O "Giri-choco" deixa um gosto amargo na boca dos trabalhadores.
A alta dos preços ao consumidor e a mudança de perspectivas sobre os papéis de gênero têm diminuído o interesse em presentes de chocolate no Dia dos Namorados.
Em particular, a prática do "giri-choco" (chocolate por obrigação), frequentemente oferecida por uma trabalhadora aos seus colegas homens por educação e não por afeto, tem sido alvo de críticas.
Uma mulher na casa dos trinta anos, residente na província de Nagano, ficou particularmente furiosa com a ideia de oferecer chocolates aos seus colegas de trabalho do sexo masculino.
Em uma mensagem publicada em 10 de fevereiro em sua conta X, ela escreveu: "O Dia dos Namorados deveria acabar!"
Uma colega havia lhe pedido mais de 2.000 ienes (13 dólares) para comprar chocolates para os homens da empresa.
A pessoa que fez a postagem comparou o pedido a um "roubo" e indicou que poderia ter ido duas vezes a um restaurante de sushi com esteira rolante com o dinheiro que entregou.
Ela acrescentou que não entendia por que estava sendo forçada a dar giri-choco.
Esse sentimento é compartilhado por muitas mulheres.
A empresa de pesquisa Intage Inc., com sede em Tóquio, entrevistou 5.000 pessoas e descobriu que 85,4% das mulheres trabalhadoras não queriam distribuir giri-choco.
Ayumi Ichikawa, jornalista especializada na indústria do chocolate, afirmou que o aumento dos preços dos doces é um dos principais fatores por trás do abandono do giri-choco.
Segundo um estudo estatístico sobre preços no varejo realizado pelo Ministério do Interior, o preço de 100 gramas de chocolate nos 23 distritos de Tóquio era de 380 ienes em janeiro, cerca de 1,8 vezes maior do que há cinco anos.
Ichikawa afirmou que as mulheres abandonaram o giri-choco para comprar chocolates para si mesmas ou para apoiar seu confeiteiro favorito.
“Em vez de gastar dinheiro com alguém que nem amam, as mulheres sentem que estão usando o dinheiro para o que realmente amam”, disse Ichikawa. “O Dia dos Namorados se tornou um feriado para ficar mais rico.”

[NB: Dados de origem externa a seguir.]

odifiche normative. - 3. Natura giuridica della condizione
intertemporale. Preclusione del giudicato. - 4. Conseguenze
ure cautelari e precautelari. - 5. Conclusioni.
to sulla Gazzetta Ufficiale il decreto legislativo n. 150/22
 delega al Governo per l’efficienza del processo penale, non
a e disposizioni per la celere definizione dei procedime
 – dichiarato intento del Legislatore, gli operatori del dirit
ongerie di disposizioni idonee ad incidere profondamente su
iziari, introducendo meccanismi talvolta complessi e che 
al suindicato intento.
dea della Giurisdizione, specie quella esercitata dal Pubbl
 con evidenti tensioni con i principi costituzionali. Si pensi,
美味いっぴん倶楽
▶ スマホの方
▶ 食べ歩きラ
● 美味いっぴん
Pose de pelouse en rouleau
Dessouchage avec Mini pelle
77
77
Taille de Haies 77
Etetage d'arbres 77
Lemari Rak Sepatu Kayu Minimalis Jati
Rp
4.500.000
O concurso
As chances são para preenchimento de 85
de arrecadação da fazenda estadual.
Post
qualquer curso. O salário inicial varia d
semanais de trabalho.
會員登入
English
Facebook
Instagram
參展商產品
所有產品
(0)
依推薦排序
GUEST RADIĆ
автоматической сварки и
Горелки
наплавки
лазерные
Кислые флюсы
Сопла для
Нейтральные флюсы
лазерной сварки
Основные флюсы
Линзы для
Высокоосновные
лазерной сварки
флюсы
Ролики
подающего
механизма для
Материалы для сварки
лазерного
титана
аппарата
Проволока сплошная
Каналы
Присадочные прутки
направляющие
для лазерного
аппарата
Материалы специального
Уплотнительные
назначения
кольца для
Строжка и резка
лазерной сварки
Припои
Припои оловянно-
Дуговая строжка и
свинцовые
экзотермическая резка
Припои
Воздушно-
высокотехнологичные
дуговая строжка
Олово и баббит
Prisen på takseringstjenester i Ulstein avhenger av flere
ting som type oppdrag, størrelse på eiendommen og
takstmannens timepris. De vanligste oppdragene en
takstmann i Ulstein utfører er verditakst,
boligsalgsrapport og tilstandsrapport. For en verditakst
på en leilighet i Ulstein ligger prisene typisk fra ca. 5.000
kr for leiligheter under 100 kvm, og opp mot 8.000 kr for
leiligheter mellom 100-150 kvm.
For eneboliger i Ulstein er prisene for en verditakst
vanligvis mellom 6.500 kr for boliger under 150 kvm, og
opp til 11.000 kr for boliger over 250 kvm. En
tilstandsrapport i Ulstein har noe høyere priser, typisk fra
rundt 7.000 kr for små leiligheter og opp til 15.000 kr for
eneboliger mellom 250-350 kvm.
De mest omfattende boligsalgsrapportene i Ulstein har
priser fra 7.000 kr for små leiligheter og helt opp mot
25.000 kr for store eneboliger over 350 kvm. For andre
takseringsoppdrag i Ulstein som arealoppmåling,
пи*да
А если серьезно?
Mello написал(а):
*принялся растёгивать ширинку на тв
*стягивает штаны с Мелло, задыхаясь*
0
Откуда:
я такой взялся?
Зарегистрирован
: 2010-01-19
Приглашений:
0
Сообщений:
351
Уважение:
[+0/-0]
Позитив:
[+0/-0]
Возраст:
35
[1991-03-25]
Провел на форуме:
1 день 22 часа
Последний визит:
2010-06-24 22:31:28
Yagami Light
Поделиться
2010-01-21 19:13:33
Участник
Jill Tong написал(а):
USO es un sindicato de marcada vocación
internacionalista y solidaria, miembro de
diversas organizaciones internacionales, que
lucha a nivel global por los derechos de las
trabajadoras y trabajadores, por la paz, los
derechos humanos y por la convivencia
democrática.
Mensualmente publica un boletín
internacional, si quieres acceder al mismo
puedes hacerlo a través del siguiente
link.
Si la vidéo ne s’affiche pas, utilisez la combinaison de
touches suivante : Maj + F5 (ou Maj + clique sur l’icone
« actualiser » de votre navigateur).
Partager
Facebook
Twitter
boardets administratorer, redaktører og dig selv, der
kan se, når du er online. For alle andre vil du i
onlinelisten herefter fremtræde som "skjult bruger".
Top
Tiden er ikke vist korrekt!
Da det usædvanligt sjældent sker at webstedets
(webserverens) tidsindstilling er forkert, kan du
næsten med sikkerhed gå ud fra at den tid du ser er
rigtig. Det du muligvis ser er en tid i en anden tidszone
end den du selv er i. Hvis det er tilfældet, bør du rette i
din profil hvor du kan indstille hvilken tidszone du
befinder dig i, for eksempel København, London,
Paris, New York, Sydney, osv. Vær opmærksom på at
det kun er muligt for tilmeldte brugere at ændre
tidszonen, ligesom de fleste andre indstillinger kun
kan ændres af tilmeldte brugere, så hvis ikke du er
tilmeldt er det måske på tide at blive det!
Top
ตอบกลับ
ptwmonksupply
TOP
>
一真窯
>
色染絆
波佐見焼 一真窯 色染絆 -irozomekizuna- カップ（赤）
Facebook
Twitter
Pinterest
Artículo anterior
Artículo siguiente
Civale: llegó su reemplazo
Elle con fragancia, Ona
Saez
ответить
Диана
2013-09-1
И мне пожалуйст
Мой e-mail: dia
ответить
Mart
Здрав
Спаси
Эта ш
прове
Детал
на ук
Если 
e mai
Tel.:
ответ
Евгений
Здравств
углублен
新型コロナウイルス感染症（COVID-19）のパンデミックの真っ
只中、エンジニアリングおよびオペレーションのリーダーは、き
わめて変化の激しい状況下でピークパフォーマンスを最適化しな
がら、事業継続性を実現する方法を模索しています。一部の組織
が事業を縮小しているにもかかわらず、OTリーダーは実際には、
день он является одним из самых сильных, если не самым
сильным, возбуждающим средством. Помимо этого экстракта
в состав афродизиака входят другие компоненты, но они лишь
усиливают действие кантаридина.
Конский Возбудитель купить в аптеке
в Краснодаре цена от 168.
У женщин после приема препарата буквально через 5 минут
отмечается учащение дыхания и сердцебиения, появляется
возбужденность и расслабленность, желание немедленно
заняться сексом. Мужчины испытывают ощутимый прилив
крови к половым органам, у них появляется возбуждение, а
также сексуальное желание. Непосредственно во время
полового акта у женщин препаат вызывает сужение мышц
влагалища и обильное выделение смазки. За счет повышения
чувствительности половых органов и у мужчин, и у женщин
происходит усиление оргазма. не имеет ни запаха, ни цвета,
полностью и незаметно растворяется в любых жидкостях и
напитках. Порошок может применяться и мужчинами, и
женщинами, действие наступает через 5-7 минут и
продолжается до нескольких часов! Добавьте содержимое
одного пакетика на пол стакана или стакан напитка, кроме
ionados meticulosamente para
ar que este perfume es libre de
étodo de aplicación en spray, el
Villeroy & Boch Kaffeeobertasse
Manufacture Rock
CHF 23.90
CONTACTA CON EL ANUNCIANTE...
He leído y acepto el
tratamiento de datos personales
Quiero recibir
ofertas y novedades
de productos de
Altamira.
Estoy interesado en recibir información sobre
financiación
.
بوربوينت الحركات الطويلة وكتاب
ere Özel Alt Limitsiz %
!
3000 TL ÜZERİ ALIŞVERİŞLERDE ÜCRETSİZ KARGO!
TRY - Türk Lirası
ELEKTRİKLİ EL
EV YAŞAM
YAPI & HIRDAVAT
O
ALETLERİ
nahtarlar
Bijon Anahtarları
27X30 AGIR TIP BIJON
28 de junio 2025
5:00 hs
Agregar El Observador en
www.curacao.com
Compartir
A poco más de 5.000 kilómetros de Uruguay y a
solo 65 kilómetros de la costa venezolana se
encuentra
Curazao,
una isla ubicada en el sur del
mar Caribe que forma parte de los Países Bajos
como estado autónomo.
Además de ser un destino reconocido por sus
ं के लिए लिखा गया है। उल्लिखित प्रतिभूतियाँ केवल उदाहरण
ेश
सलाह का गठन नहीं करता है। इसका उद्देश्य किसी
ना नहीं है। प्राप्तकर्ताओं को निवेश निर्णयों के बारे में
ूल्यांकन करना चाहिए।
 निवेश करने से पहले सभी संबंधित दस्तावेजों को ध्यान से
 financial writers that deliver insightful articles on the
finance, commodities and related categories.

Alguns acreditam que a cultura giri-choco contém as sementes de várias formas de assédio.
Ayano Funaki é uma consultora que ministra treinamentos para combater o assédio em repartições públicas e empresas.
Se um superior do sexo masculino afirmasse que a prática da empresa era que todas as funcionárias oferecessem chocolates, isso poderia configurar assédio moral, pois estaria sendo usada a pressão dos colegas para exigir doces, disse ela.
Funaki acrescentou que essa prática também poderia ser considerada assédio sexual, já que as funcionárias são forçadas a assumir o papel de gênero de servir seus colegas homens.
Ela afirmou que outros possíveis exemplos de assédio incluíam casos em que um superior dava chocolates indesejados a subordinados do sexo masculino ou em que funcionárias que não davam chocolates recebiam avaliações de desempenho mais baixas.
"Embora o giri-choco seja frequentemente retratado como uma cultura de boas intenções, recomenda-se cautela, pois pode rapidamente se transformar em assédio, dependendo da relação humana envolvida", disse Funaki.
Naritatsu Yamamoto, 61, presidente da Silver Star Japan Co., uma empresa de desenvolvimento de software de jogos com sede na cidade de Gifu, proibiu o giri-choco em seu local de trabalho há sete anos porque considerava o fardo imposto às trabalhadoras excessivo.
Ele acrescentou que os trabalhadores do sexo masculino também sentiam um fardo semelhante, pois tinham que devolver o presente no dia 14 de março, conhecido como Dia Branco no Japão.
Agora, a empresa oferece chocolates aos seus seis funcionários no dia 14 de fevereiro.